Atmospheric pressure conditions were applied to the entrance and mass flow conditions to the exit. The blade and hub are set to rotating wall condition, and the stationary shroud to non-rotating wall condition. The tip clearance between the rotating blade and the case was not taken into consideration. Rises in static pressure and static efficiency at the flow rate of design conditions were calculated from the numerical analysis results and were used as the Y-value of DOE.
Optimum design parameters were selected through parameter screening, and design set was chosen through RSM. A 3-parameter central composite method from response surface method was used and the cube model (CCC, central composite circumscribed) was applied. The cube model, in the case of the 3-parameter method, is where the parameter ranges are the vertexes of a hexahedron, and the range is increased until the circumscribed sphere meets the axis.

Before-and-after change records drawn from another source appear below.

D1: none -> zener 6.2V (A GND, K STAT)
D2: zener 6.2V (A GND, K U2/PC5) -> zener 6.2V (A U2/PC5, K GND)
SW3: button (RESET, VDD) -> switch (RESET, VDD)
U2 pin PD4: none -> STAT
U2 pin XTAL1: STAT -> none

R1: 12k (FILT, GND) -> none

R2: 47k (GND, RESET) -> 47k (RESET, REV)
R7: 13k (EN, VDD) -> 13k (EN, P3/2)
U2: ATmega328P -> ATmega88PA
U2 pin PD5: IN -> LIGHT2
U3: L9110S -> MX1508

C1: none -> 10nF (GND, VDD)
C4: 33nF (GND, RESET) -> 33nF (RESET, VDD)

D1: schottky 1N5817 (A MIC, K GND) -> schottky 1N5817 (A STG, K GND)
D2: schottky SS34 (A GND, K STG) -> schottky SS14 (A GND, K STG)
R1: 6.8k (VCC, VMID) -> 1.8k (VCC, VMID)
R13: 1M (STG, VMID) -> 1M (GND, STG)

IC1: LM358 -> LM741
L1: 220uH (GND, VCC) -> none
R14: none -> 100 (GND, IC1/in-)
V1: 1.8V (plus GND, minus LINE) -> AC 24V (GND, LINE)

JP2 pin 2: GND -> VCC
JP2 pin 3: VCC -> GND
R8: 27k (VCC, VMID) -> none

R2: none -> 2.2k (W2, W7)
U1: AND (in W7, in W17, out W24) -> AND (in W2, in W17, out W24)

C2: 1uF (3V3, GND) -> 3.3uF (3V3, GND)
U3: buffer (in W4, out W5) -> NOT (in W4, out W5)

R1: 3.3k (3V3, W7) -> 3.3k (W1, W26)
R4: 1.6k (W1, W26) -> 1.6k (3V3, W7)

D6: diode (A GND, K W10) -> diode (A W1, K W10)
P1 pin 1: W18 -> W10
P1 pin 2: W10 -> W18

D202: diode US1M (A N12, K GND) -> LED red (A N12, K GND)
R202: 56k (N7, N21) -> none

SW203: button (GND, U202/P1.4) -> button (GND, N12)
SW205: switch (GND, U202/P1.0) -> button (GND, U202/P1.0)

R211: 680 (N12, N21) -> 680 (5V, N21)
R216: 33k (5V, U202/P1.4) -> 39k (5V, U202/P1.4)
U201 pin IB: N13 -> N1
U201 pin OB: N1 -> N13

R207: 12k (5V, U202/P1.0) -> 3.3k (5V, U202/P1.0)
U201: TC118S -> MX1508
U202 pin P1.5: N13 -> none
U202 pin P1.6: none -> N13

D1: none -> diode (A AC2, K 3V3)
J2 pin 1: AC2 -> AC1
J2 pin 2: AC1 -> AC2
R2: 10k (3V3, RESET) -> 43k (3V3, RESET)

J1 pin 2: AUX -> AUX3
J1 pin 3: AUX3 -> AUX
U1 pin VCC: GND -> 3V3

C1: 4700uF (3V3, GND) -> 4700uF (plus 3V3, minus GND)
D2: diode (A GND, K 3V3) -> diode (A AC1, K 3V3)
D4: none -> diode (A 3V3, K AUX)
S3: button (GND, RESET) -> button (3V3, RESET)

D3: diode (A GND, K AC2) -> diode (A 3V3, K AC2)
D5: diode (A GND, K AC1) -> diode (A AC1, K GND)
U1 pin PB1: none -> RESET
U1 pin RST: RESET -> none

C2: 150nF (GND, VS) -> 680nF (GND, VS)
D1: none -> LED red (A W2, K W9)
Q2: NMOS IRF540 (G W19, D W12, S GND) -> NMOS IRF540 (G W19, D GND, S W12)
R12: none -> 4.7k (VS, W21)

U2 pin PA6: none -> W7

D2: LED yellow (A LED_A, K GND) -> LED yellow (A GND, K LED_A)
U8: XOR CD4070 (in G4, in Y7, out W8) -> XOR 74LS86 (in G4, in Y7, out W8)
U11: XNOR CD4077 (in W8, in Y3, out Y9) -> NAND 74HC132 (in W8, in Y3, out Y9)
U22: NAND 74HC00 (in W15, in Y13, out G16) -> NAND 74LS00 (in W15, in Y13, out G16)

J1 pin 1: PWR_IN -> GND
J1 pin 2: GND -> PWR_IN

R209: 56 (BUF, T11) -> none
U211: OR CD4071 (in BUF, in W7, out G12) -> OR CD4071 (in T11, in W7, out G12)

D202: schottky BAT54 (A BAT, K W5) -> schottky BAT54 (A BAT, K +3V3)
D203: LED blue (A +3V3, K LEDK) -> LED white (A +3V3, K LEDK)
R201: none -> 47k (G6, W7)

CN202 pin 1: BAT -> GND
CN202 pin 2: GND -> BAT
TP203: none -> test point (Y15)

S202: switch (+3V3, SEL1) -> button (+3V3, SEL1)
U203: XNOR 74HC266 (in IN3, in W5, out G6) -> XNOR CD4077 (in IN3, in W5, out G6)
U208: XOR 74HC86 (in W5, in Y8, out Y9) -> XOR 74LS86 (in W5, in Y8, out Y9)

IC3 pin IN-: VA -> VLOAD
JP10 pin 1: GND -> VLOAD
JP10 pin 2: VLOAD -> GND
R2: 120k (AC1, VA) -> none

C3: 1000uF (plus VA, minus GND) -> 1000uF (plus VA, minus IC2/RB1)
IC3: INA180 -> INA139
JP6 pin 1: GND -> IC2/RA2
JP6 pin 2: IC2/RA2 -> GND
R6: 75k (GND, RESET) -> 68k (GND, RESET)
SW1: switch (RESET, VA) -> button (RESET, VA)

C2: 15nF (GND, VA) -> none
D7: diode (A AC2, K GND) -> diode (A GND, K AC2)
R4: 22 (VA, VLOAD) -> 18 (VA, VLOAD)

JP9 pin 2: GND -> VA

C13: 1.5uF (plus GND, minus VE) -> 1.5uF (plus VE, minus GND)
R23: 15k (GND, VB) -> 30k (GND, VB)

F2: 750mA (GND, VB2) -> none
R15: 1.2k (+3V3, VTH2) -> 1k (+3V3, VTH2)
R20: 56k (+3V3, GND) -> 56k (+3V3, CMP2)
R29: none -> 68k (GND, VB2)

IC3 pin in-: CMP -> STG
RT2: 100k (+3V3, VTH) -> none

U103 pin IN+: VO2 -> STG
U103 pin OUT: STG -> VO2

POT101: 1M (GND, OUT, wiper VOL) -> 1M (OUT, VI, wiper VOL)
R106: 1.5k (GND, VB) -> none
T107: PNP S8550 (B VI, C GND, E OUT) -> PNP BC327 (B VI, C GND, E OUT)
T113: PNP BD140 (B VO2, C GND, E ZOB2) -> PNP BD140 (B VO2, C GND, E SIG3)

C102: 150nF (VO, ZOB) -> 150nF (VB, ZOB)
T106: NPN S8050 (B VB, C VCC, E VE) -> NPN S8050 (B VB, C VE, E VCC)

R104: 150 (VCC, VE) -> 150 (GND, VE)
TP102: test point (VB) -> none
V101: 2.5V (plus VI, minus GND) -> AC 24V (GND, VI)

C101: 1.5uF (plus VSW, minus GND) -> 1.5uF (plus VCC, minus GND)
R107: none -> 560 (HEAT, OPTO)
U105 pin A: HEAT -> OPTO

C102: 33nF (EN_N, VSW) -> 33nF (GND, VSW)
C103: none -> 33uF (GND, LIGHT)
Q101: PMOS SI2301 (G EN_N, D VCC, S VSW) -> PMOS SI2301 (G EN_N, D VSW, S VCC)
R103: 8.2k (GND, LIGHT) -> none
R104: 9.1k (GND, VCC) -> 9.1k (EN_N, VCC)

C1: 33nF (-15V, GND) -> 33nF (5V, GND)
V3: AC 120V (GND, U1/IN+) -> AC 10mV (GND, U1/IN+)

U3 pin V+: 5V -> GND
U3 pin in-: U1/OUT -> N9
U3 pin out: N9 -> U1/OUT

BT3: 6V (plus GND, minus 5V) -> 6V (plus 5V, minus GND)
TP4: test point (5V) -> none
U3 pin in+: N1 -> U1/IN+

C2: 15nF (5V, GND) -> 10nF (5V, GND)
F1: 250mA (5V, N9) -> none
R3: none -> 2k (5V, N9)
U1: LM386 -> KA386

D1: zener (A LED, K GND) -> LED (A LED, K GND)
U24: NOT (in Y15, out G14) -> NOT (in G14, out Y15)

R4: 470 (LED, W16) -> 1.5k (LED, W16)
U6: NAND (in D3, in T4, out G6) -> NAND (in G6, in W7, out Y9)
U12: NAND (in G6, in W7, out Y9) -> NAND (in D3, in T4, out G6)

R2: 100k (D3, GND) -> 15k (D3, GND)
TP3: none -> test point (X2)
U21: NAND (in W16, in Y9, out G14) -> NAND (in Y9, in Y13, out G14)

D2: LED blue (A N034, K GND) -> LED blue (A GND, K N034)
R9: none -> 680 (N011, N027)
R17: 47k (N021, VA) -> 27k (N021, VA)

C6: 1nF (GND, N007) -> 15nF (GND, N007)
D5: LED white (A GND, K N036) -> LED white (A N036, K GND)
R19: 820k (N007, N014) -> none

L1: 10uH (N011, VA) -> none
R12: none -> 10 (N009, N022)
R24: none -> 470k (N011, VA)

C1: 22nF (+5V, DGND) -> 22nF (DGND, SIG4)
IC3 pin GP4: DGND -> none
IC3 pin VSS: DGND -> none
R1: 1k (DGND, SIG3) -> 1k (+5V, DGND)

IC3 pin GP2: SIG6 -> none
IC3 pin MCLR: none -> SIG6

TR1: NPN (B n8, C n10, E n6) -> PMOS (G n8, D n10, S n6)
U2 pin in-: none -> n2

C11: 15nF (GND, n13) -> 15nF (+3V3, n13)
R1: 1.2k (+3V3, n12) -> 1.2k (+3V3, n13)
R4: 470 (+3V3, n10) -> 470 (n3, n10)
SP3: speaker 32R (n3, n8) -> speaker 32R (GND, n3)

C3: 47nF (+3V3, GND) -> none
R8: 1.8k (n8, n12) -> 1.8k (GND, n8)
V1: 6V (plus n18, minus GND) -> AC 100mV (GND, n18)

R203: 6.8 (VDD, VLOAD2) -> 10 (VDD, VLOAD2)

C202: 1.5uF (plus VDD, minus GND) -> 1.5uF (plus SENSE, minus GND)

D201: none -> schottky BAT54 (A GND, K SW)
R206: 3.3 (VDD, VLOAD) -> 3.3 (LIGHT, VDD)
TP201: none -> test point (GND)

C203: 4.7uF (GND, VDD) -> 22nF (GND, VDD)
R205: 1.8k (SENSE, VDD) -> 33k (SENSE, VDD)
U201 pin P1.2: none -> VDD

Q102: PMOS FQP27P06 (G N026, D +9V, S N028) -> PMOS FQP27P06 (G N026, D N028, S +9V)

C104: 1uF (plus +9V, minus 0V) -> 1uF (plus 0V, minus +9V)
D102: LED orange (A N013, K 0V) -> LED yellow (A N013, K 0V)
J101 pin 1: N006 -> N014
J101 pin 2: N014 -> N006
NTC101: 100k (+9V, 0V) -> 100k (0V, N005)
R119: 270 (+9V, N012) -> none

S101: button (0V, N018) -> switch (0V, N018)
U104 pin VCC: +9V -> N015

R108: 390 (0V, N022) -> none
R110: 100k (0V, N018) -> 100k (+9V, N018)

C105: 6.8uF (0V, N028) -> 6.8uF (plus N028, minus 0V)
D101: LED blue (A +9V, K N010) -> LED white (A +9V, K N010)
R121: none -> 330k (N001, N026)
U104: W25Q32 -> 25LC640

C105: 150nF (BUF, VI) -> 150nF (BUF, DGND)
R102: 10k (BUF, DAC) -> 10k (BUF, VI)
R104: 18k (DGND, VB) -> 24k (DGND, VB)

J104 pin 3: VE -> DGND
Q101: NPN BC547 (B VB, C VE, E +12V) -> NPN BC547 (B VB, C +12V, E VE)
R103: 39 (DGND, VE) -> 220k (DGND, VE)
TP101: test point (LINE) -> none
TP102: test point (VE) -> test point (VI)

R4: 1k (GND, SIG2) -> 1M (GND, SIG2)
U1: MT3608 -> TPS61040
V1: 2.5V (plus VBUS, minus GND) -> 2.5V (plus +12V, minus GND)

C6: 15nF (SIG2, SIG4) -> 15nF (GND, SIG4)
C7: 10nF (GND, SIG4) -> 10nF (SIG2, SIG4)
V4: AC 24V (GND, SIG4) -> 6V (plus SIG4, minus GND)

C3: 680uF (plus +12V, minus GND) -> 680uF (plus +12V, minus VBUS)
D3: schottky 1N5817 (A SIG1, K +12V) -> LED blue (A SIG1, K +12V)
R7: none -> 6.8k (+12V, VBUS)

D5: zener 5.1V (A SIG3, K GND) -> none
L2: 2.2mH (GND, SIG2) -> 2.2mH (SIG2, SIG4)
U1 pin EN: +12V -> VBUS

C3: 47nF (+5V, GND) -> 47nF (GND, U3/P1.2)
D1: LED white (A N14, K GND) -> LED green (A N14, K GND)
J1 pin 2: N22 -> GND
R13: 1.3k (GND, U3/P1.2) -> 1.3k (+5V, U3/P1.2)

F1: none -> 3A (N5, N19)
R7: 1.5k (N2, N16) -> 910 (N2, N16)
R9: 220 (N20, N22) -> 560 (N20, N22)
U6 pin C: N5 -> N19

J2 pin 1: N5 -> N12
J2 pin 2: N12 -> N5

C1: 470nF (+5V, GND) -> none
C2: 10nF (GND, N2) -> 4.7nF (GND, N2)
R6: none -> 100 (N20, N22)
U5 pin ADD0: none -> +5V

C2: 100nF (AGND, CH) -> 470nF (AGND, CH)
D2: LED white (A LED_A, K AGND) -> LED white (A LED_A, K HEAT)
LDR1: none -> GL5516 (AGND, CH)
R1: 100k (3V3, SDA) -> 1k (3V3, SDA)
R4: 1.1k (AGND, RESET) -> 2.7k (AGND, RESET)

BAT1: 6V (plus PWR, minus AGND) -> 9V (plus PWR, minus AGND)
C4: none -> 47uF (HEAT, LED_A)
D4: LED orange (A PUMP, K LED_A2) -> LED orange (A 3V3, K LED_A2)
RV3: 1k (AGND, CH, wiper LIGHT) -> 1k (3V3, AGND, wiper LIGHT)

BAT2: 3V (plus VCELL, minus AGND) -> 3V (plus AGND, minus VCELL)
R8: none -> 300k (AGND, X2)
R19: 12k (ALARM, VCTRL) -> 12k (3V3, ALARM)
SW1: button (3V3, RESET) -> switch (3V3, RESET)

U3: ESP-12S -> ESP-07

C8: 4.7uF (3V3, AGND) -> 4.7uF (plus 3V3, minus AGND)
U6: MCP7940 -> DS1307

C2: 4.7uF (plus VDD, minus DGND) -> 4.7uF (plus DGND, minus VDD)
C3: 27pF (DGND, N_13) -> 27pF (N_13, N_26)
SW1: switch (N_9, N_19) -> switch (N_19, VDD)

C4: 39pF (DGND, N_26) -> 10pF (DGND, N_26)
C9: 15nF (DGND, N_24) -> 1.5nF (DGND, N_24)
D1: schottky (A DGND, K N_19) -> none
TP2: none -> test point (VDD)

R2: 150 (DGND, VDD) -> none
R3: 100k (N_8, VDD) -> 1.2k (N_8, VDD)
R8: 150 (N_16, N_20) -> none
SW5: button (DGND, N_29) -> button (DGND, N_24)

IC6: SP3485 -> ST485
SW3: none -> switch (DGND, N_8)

The overall design set consists of 20, including 5 sets of repeated central values. The set inserts the parameter values into the inverse design program in the same manner of screening DOE, then calculates the Y-value through CFD. The BEP (best efficiency point) flow rate was added to the Y-value to design the highest efficiency at design condition, along with rises in static pressure and static efficiency; the result is shown in Fig. 4.
When multiple Y-values exist, it is difficult to carry out an optimum design which meets the requirements of all values. If this is the case, the weighted value is added to the Y-value. In this study, not only functionality but also noise is an important issue, so the number of revolutions was decreased to aim for noise reduction.
For the final Y-value, the rise in static pressure and the flow rate of BEP was set to the maximum for the RSM design set, and a midpoint value for static efficiency. The weighted values for the Y-value were applied in the order of the rise of static pressure, efficiency maintenance, and flow rate at BEP. In the optimum design results of Fig. 4, the two parameters excluding shr slope show a curve effect. This can be interpreted as having an optimum value.
The overall desirability level at optimum design results is 0.76985 and the static pressure rise and BEP flow rate are both satisfactory, with the exception of efficiency. However in the case of desirability, although it is a reference for the satisfactory level of design requirements, a subjective.